- Born: 6 March 1995 (age 31) Kristinestad, Finland
- Height: 1.63 m (5 ft 4 in)
- Weight: 65 kg (143 lb; 10 st 3 lb)
- Position: Forward
- Shot: Left
- Played for: St. Cloud State Huskies KJT Kerava Team Oriflame
- National team: Finland
- Playing career: 2011–2019
- Medal record
World Championships
| Bronze medal – third place | 2015 Sweden |  |

= Suvi Ollikainen =

Finnish ice hockey player

Suvi Ollikainen (born 6 March 1995) is a Finnish ice hockey player. She was a member of the bronze medal-winning Finnish national team at the 2015 IIHF Women's World Championship. Ollikainen also represented Finland at the 2016 IIHF Women's World Championship and 2017 Nations Cup, where she won gold with the team.

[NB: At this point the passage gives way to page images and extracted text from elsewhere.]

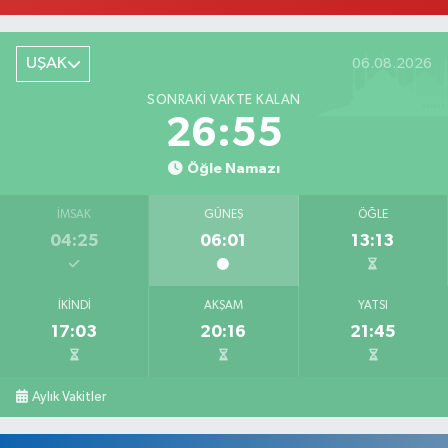
UŞAK
06.08.2026
SONRAKI VAKTE KALAN
26:54
Öğle Namazı
İMSAK
GÜNEŞ
ÖĞLE
04:25
06:01
13:13
İKINDI
AKŞAM
YATSI
17:03
20:16
21:45
Aylık Vakitler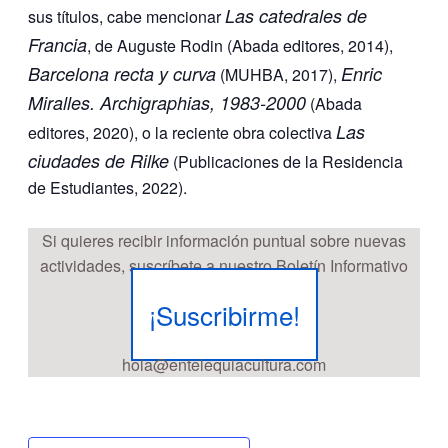
Las catedrales de
sus títulos, cabe mencionar
Francia
, de Auguste Rodin (Abada editores, 2014),
Barcelona recta y curva
Enric
(MUHBA, 2017),
Miralles. Archigraphias, 1983-2000
(Abada
Las
editores, 2020), o la reciente obra colectiva
ciudades de Rilke
(Publicaciones de la Residencia
de Estudiantes, 2022).
Si quieres recibir información puntual sobre nuevas
actividades, suscríbete a nuestro Boletín Informativo
¡Suscribirme!
hola@entelequiacultura.com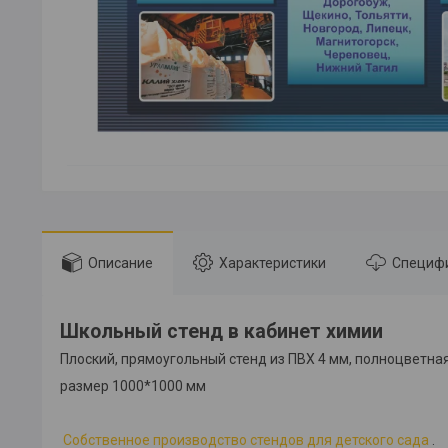
Описание
Характеристики
Специф
Школьный стенд в кабинет химии
Плоский, прямоугольный стенд из ПВХ 4 мм, полноцветна
размер 1000*1000 мм
Собственное производство стендов для детского сада
.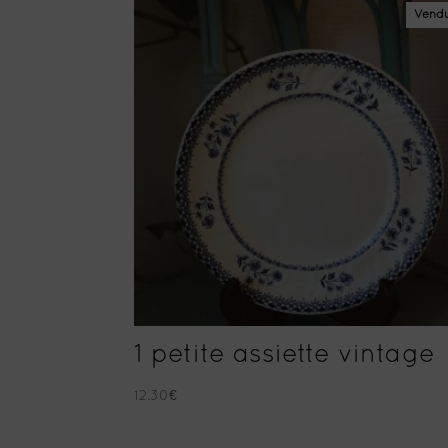
Vend
1 petite assiette vintage
12.30
€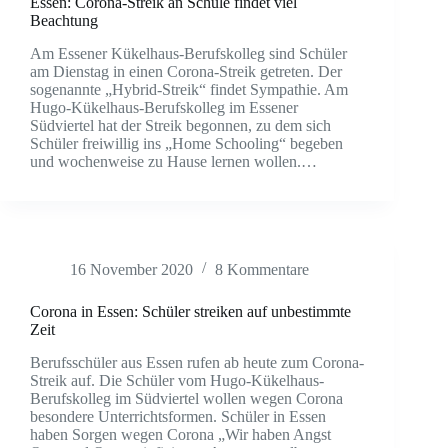
Essen: Corona-Streik an Schule findet viel
Beachtung
Am Essener Kükelhaus-Berufskolleg sind Schüler
am Dienstag in einen Corona-Streik getreten. Der
sogenannte „Hybrid-Streik“ findet Sympathie. Am
Hugo-Kükelhaus-Berufskolleg im Essener
Südviertel hat der Streik begonnen, zu dem sich
Schüler freiwillig ins „Home Schooling“ begeben
und wochenweise zu Hause lernen wollen.…
16 November 2020
8 Kommentare
Corona in Essen: Schüler streiken auf unbestimmte
Zeit
Berufsschüler aus Essen rufen ab heute zum Corona-
Streik auf. Die Schüler vom Hugo-Kükelhaus-
Berufskolleg im Südviertel wollen wegen Corona
besondere Unterrichtsformen. Schüler in Essen
haben Sorgen wegen Corona „Wir haben Angst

During 2015 to 2019, Ollikainen attended St. Cloud State University in St. Cloud, Minnesota and played NCAA Division I ice hockey with the St. Cloud State Huskies, registering three goals and seven assists in 137 games played with the program. She was named to the WCHA All-Academic Team three times and was twice honored as a WCHA Scholar Athlete.

Ollikainen graduated from St. Cloud State in 2019 with a BSc in environmental science. As of 2020, she is pursuing a Master's degree in environmental engineering at Tampere University and she is not currently active with any nationally competitive ice hockey team.